**所示文段:**
□ □ □ □

注意:我选择不在这里使用 StringBuilder,因为这只是一个用于转换大约 200 个 DNS 区域文件的快速实用程序;但在替代字符串缓冲区方面,这会是更好的选择。在 C# 中,当处理字符串时,您处理的是特殊类型。C# 将字符串视为值类型,但在后台,它们是对象。当您对字符串执行几乎任何操作,如连接或截断时,原始对象不会被修改,而是会创建一个新对象,移动数据,并销毁旧对象。这在密集型应用程序中会产生大量开销。

教训:在实际应用程序中执行大量字符串操作时,请使用 System.Text.StringBuilder,因为它就是为此目的而设计的。

接下来,我们有了我们的文件修复方法,恰当地命名为 RepairFile(string Path)

private bool RepairFile(string Path)
{
    // Create a file info object
    System.IO.FileInfo Fi = new System.IO.FileInfo(Path);
    // If the file exists, proceed
    if (Fi.Exists)
    {
        // NOTE: Error trapping omitted for 
        // readability
        // You would want to trap the file operations in
        // a try / catch / finally block 
        // -----------------------------------------------
        // Create a StreamReader object 
        // We use a StreamReader because we are assuming 
        // that we are dealing with a text file
        System.IO.StreamReader S = Fi.OpenText();
        // Read the entire file -
        // NOTE: This would be better done using buffering
        // for performance, but for this example, I omitted it
        string FileBuffer = S.ReadToEnd();
        // Close our reader
        S.Close();
        // Call to our VerifyAscii method to ensure that
        // this is NOT a binary file
        if (VerifyAscii(FileBuffer))

□ □ □ □

**所列各行:**
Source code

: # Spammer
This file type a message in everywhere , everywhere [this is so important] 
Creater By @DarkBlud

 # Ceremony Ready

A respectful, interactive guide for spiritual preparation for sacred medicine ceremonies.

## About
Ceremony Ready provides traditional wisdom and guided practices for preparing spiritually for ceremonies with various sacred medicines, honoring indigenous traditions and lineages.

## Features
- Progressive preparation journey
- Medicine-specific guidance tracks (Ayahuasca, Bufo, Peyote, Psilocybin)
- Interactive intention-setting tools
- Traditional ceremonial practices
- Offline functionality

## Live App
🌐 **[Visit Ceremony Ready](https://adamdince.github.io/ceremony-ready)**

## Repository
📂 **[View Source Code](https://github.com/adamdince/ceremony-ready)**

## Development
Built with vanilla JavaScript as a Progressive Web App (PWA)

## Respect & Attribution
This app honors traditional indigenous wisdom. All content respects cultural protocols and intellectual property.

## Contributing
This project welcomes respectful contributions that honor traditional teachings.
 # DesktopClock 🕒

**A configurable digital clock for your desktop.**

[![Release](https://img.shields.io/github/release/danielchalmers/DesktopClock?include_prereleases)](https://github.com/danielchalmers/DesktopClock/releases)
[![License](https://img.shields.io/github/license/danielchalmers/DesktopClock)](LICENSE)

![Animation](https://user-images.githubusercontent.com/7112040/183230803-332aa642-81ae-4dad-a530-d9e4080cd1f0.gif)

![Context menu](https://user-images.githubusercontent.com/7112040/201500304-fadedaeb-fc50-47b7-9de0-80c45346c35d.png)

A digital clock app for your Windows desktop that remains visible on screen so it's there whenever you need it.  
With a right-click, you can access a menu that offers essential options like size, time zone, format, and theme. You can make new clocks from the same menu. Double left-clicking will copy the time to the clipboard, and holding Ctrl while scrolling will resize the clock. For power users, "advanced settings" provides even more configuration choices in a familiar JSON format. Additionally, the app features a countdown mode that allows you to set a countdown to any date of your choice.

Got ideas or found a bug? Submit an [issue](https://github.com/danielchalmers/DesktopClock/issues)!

□ □ □ □

**任务:** 讲 C# 字符串操作和 RepairFile 方法的那段文段,接下来是什么?请从它停下的地方续写后面的内容。 以上各行是独立的材料,与文段互不相干。

**练习作答:**
        {
            // Split our buffer into lines
            string[] Lines = FileBuffer.Split('\n');
            // Create our StreamWriter
            // Again, using a streamWriter, since we are
            // dealing with Text
            System.IO.StreamWriter W = 
                   new System.IO.StreamWriter(Fi.OpenWrite());
            // Loop through our "Lines" and use the StreamWriter's WriteLine
            // Method to terminate the lines with the operating system
            // specific carriage return / line feed combination
            for (int i=0;i<Lines.Length;i++)
            {
                W.WriteLine(Lines[i].Trim());
            }
            // Close our writer
            W.Close();
            return true;
        }
        else
        {
            // Error Message for "non-ascii" files
            MessageBox.Show(Path+" \nDoes not Appear to be plain text. " + 
                       " No repair will be performed","File Format Error");
            return false;
        }
    }
    return false;
}

正在发生什么:这段代码本身就很好理解,在不清晰的地方,代码包含了大量的注释。总而言之,这个方法使用 StreamReader 对象打开由“path”指定的文件。我们使用 StreamReader 对象,因为我们假设读取的文件是文本,它比普通的 Stream 对象更适合此目的。

注意:为了简单起见,文件使用 StreamReader 对象的 ReadToEnd 方法被完整地读取。在实际应用中,为了应用程序的性能,最好分块读取文件。

文件加载后,首先将其发送到我们上面描述的 VerifyAscii 方法。如果 VerifyAscii 返回 true,则使用新行字符 (\n) 上的 String.Split 方法将缓冲区拆分成行。然后通过以 Write 模式打开原始文件来创建一个 StreamWriter 对象。出于保留目的,使用不同的文件进行输出可能更好,但我不在乎可能的损坏,因为这些已经是副本了。

然后,我们遍历 Lines[] Array 中的每一行,并将其写回原始文件。通过使用 StreamWriter.WriteLine(),我们用特定于操作系统的行终止字符来终止行。在 Windows 中,行由 \n\r(ASCII 13 + ASCII 10)终止。

整合

文件在 DragDrop 事件处理程序中被拖动后,会被添加到 ListView 中。要开始“修复”,请点击“Go”按钮,处理过程就开始了。

private void btnGo_Click(object sender, System.EventArgs e)
{
    // Iterate through our files list
    for (int i=0;i<Files.Count;i++)
    {                
        // If repair was successful, 
        // Mark the status column for this file complete,
        // otherwise mark it failed
        if (!RepairFile(Files[i].ToString()))
        {
            if (i<FileListView.Items.Count)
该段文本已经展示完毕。